(Aim of the exercise) Render all of the material below as a numbered list, leaving out any blank lines.

Saved data entries:
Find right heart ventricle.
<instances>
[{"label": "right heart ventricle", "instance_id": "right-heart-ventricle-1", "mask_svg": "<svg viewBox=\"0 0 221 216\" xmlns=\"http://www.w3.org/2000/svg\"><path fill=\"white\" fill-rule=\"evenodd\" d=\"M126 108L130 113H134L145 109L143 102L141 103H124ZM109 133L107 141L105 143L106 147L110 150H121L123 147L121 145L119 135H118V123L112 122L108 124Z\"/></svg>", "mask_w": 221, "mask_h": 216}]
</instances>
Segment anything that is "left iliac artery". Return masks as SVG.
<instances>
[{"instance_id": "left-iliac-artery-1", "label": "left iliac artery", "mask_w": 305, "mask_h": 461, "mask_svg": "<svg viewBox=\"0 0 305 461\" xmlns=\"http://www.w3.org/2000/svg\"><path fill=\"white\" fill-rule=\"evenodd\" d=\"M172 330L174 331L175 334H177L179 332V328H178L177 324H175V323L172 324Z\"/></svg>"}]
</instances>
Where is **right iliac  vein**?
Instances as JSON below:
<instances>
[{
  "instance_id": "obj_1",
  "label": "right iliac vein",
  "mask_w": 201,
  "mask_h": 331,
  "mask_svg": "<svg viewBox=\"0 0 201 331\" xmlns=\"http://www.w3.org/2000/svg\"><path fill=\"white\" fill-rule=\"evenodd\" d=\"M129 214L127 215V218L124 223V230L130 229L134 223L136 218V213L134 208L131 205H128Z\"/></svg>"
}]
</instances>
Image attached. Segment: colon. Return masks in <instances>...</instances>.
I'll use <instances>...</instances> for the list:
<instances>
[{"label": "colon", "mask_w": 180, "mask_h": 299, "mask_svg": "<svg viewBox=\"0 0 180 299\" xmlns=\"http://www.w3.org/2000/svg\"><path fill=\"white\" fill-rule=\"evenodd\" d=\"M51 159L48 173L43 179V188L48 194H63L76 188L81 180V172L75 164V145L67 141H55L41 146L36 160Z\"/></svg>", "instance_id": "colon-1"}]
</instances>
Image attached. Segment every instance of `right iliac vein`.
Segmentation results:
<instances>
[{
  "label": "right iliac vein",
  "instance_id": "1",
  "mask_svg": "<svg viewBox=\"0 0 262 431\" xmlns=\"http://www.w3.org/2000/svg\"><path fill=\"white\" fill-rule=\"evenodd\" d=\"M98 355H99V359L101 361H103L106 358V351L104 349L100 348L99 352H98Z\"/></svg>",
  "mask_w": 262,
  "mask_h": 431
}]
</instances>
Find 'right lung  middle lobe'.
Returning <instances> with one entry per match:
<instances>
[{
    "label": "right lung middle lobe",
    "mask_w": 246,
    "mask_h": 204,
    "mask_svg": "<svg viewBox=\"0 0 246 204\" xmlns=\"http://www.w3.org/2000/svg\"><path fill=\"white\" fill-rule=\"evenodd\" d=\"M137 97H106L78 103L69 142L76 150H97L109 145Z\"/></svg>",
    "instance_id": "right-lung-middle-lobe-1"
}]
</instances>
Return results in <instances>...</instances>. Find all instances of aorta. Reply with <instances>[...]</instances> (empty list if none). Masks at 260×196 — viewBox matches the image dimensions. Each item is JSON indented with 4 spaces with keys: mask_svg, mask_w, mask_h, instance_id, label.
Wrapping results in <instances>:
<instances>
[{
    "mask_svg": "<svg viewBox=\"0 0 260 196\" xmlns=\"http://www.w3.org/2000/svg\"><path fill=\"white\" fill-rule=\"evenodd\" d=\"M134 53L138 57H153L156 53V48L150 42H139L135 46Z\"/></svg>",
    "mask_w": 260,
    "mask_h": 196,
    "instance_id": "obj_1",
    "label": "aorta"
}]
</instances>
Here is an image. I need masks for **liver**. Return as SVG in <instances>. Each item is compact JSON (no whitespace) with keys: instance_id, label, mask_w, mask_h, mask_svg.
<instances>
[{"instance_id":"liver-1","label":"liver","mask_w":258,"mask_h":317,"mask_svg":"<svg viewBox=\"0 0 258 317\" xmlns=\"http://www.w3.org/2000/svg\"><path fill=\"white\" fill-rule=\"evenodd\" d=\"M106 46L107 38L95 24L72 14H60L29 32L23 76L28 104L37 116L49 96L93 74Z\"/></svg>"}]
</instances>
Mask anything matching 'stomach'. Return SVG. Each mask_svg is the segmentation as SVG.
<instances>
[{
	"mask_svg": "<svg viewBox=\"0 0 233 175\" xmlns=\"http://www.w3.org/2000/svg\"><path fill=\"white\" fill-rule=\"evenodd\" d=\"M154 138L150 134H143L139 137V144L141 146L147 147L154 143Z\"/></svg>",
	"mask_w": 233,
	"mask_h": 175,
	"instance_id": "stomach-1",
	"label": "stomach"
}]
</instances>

(Solution below)
1. Find right heart ventricle.
2. <instances>
3. [{"label": "right heart ventricle", "instance_id": "right-heart-ventricle-1", "mask_svg": "<svg viewBox=\"0 0 221 216\" xmlns=\"http://www.w3.org/2000/svg\"><path fill=\"white\" fill-rule=\"evenodd\" d=\"M126 108L130 113H134L145 109L143 102L141 103H124ZM109 133L107 141L105 143L106 147L110 150H121L123 147L121 145L119 135H118V123L112 122L108 124Z\"/></svg>", "mask_w": 221, "mask_h": 216}]
4. </instances>
5. Segment anything that is "left iliac artery". Return masks as SVG.
6. <instances>
7. [{"instance_id": "left-iliac-artery-1", "label": "left iliac artery", "mask_w": 305, "mask_h": 461, "mask_svg": "<svg viewBox=\"0 0 305 461\" xmlns=\"http://www.w3.org/2000/svg\"><path fill=\"white\" fill-rule=\"evenodd\" d=\"M172 330L174 331L175 334H177L179 332V328H178L177 324H175V323L172 324Z\"/></svg>"}]
8. </instances>
9. Where is **right iliac  vein**?
10. Instances as JSON below:
11. <instances>
12. [{
13.   "instance_id": "obj_1",
14.   "label": "right iliac vein",
15.   "mask_w": 201,
16.   "mask_h": 331,
17.   "mask_svg": "<svg viewBox=\"0 0 201 331\" xmlns=\"http://www.w3.org/2000/svg\"><path fill=\"white\" fill-rule=\"evenodd\" d=\"M129 214L127 215V218L124 223V230L130 229L134 223L136 218V213L134 208L131 205H128Z\"/></svg>"
18. }]
19. </instances>
20. Image attached. Segment: colon. Return masks in <instances>...</instances>.
21. I'll use <instances>...</instances> for the list:
22. <instances>
23. [{"label": "colon", "mask_w": 180, "mask_h": 299, "mask_svg": "<svg viewBox=\"0 0 180 299\" xmlns=\"http://www.w3.org/2000/svg\"><path fill=\"white\" fill-rule=\"evenodd\" d=\"M51 159L48 173L43 179V188L48 194H63L76 188L81 180V172L75 164V145L67 141H55L41 146L36 160Z\"/></svg>", "instance_id": "colon-1"}]
24. </instances>
25. Image attached. Segment every instance of `right iliac vein`.
26. Segmentation results:
27. <instances>
28. [{
29.   "label": "right iliac vein",
30.   "instance_id": "1",
31.   "mask_svg": "<svg viewBox=\"0 0 262 431\" xmlns=\"http://www.w3.org/2000/svg\"><path fill=\"white\" fill-rule=\"evenodd\" d=\"M98 355H99V359L101 361H103L106 358V351L104 349L100 348L99 352H98Z\"/></svg>",
32.   "mask_w": 262,
33.   "mask_h": 431
34. }]
35. </instances>
36. Find 'right lung  middle lobe'.
37. Returning <instances> with one entry per match:
38. <instances>
39. [{
40.     "label": "right lung middle lobe",
41.     "mask_w": 246,
42.     "mask_h": 204,
43.     "mask_svg": "<svg viewBox=\"0 0 246 204\" xmlns=\"http://www.w3.org/2000/svg\"><path fill=\"white\" fill-rule=\"evenodd\" d=\"M137 97H106L78 103L69 142L76 150H97L109 145Z\"/></svg>",
44.     "instance_id": "right-lung-middle-lobe-1"
45. }]
46. </instances>
47. Return results in <instances>...</instances>. Find all instances of aorta. Reply with <instances>[...]</instances> (empty list if none). Masks at 260×196 — viewBox matches the image dimensions. Each item is JSON indented with 4 spaces with keys: mask_svg, mask_w, mask_h, instance_id, label.
48. Wrapping results in <instances>:
49. <instances>
50. [{
51.     "mask_svg": "<svg viewBox=\"0 0 260 196\" xmlns=\"http://www.w3.org/2000/svg\"><path fill=\"white\" fill-rule=\"evenodd\" d=\"M134 53L138 57H153L156 53V48L150 42H139L135 46Z\"/></svg>",
52.     "mask_w": 260,
53.     "mask_h": 196,
54.     "instance_id": "obj_1",
55.     "label": "aorta"
56. }]
57. </instances>
58. Here is an image. I need masks for **liver**. Return as SVG in <instances>. Each item is compact JSON (no whitespace) with keys: instance_id, label, mask_w, mask_h, mask_svg.
59. <instances>
60. [{"instance_id":"liver-1","label":"liver","mask_w":258,"mask_h":317,"mask_svg":"<svg viewBox=\"0 0 258 317\" xmlns=\"http://www.w3.org/2000/svg\"><path fill=\"white\" fill-rule=\"evenodd\" d=\"M106 46L107 38L95 24L72 14H60L29 32L23 76L28 104L37 116L49 96L93 74Z\"/></svg>"}]
61. </instances>
62. Mask anything matching 'stomach'. Return SVG. Each mask_svg is the segmentation as SVG.
63. <instances>
64. [{
65. 	"mask_svg": "<svg viewBox=\"0 0 233 175\" xmlns=\"http://www.w3.org/2000/svg\"><path fill=\"white\" fill-rule=\"evenodd\" d=\"M154 138L150 134H143L139 137V144L141 146L147 147L154 143Z\"/></svg>",
66. 	"mask_w": 233,
67. 	"mask_h": 175,
68. 	"instance_id": "stomach-1",
69. 	"label": "stomach"
70. }]
71. </instances>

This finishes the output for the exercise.